A junior partner in a law firm was sent to represent a long-term client. After days of trial, the case was won, the client acquitted and released.
Excited about his success, the attorney emailed the firm: "Justice prevailed."
The senior partner replied in haste, "Appeal immediately!"
I was on a panel for prospective jury duty. The first lawyer came across as an intimidating showman.
After several questions, he asked, "Do any of you here today dislike lawyers?"
There was an awkward silence. All of a sudden you heard, "I do."
The lawyer looks around the courtroom, and then turns to the judge. "Your Honour, I wasn't asking you, I was asking the jurors."
A stingy old lawyer who had been diagnosed with a terminal illness was determined to prove wrong the saying, "You can't take it with you." After much thought and consideration, the old ambulance-chaser finally figured out how to take at least some of his money with him when he died.

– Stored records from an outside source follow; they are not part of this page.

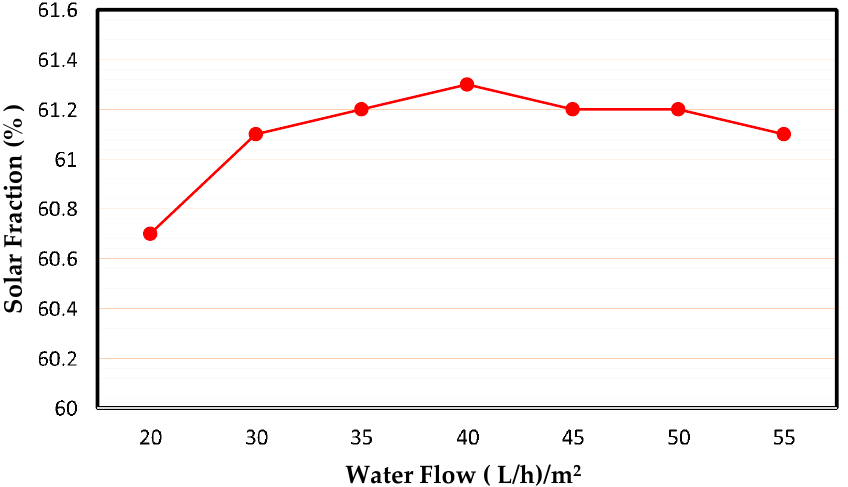
Figure 10. Variation of the solar fraction with the flow of water circulating through the collector.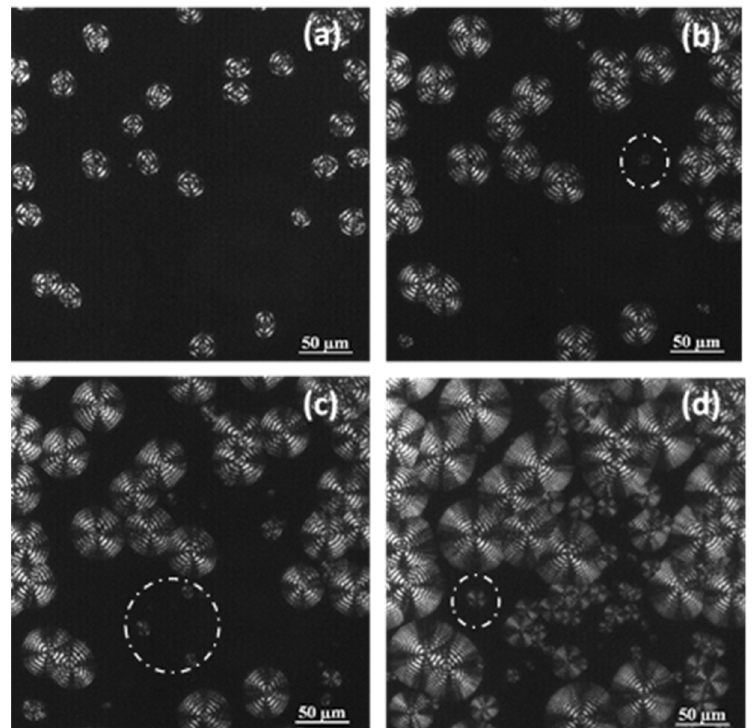
Figure 4. Optical micrographs of P4HB spherulites formed at the indicated non-isothermal crystallization times by cooling the sample at a rate of 0.5 ◦ C / min from 45 ◦ C, where some spherulites were isothermally grown (60 min) from the melt state. Micrographs were taken at temperatures of 44 ◦ C ( a ), 38 ◦ C ( b ), 36 ◦ C ( c ), and 33 ◦ C ( d ).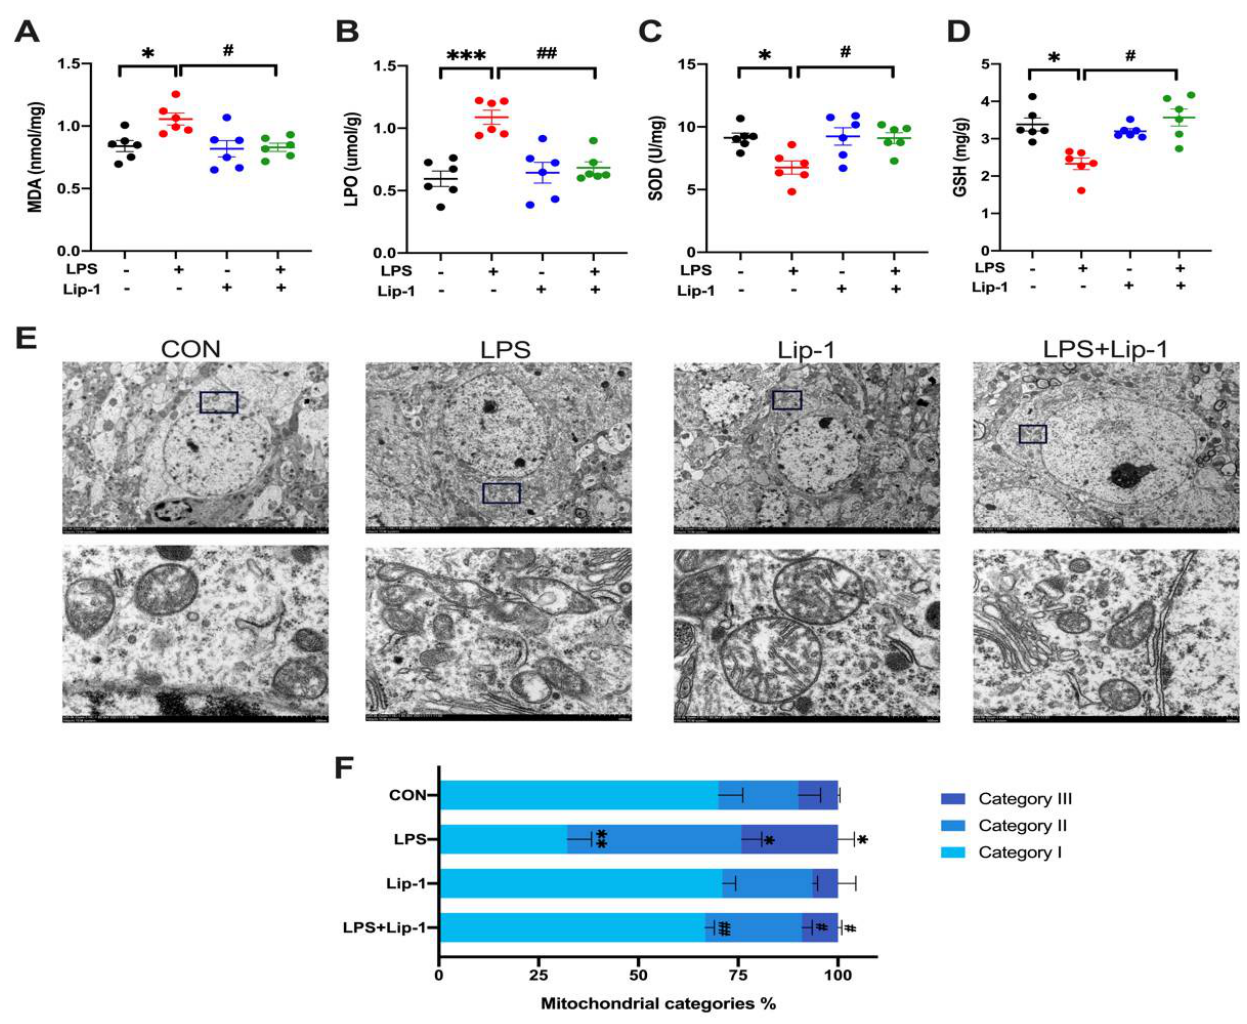
Figure 5. Liproxstatin-1 ameliorated oxidative stress, lipid peroxidation and hippocampus neuronal mitochondria injury caused by LPS. ( A ) MDA levels, ( B ) LPO levels, ( C ) SOD activities and ( D ) GSH contents in hippocampus ( n = 6). ( E ) Transmission electron microscopy images of hippocampus neuronal mitochondria from each group (scale bar = 5 µ m for above and 500 nm for below). ( F ) The percentage of different types of hippocampus neuronal mitochondria: category I (containing a network of elongated mitochondria), category II (containing fragmented but evenly distributed mitochondria), category III (containing mainly fragmented mitochondria) ( n = 3). Data are expressed as mean ± SE. * p < 0.05, ** p < 0.01, *** p < 0.001 vs. CON group; # p < 0.05, ## p < 0.01 vs. LPS group. Iron accumulation can cause tissue damage, and disturbances in iron metabolism are essential for lipid peroxide accumulation and initiation of the ferroptosis pathway [31]. Our data showed a significant increase in iron content in the LPS group ( p < 0.001; Figure 6A), which was ameliorated by liproxstatin-1 ( p < 0.01; Figure 6A). The expression levels of ferroptosis-related proteins (TF, xCT, FtMt, Gpx4, Fth) were determined by western blot. The levels of xCT, FtMt Gpx4, and Fth were lower in the LPS group than in the CON group, but in the LPS + Lip-1 group, liproxstatin-1 attenuated this change ( p < 0.05 for xCT, FtMt, Gpx4, Fth; Figure 6C–F). The level of TF was higher in the LPS group than in the CON group ( p < 0.05; Figure 6B) but it was lower in the LPS + Lip-1 group than in the LPS group ( p < 0.05; Figure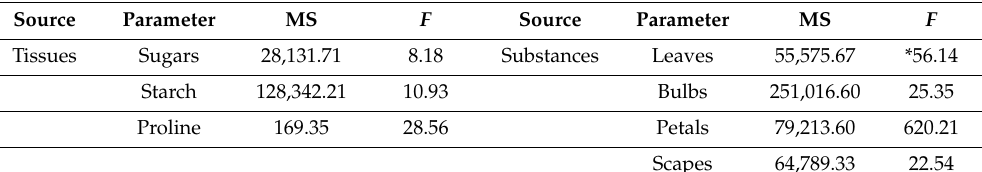
Figure 3. Proline content in bulbs (brown bars), expanded leaves (green bars), scapes (dashed bars), and petals (white bars) of Pancratium maritimum, from January (I) to December (XII). Each column denotes means of five replicates ± Standard Error; Standard Errors smaller than the line thickness of the columns are not shown. Significant di ff erences ( p ≤ 0.05) of mean values are presented by di ff erent lowercase letters (a–f) on bars. Table 2. A two-way analysis of variance (ANOVA) was performed on ecophysiological traits among di ff erent tissues; statistically significant di ff erences at * p <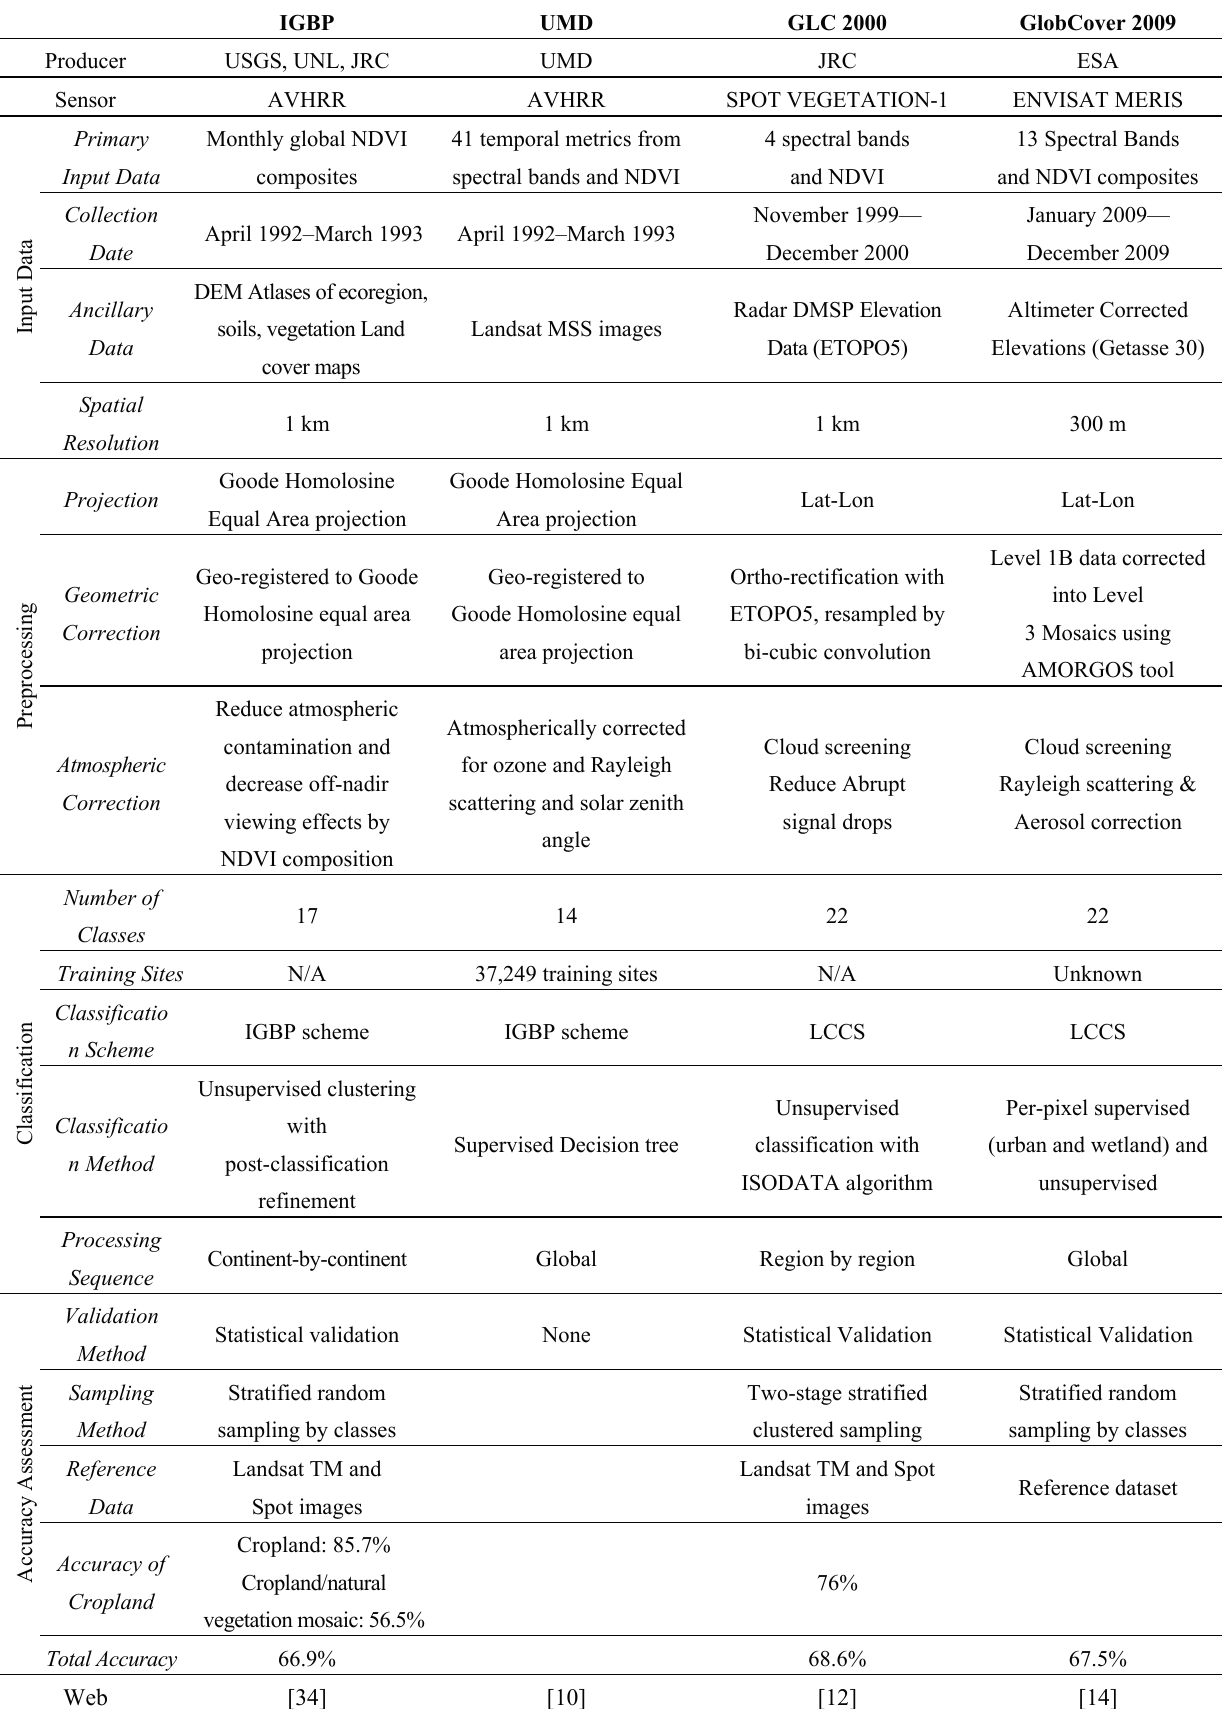
Table 2. Summary of the characteristics of global land cover mapping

He instructed his wife to go to the bank and withdraw enough money to fill two pillow cases. He then directed her to take the bags of money to the attic and leave them directly above his bed. His plan was that when he passed away, he would reach out and grab the bags on his way to heaven.
Several weeks after the funeral, the deceased lawyer's wife had gone up in the attic to clean. Coming upon the two forgotten pillow cases stuffed with cash she exclaimed, "Oh, that darned old fool. He should have had me put the money in the basement."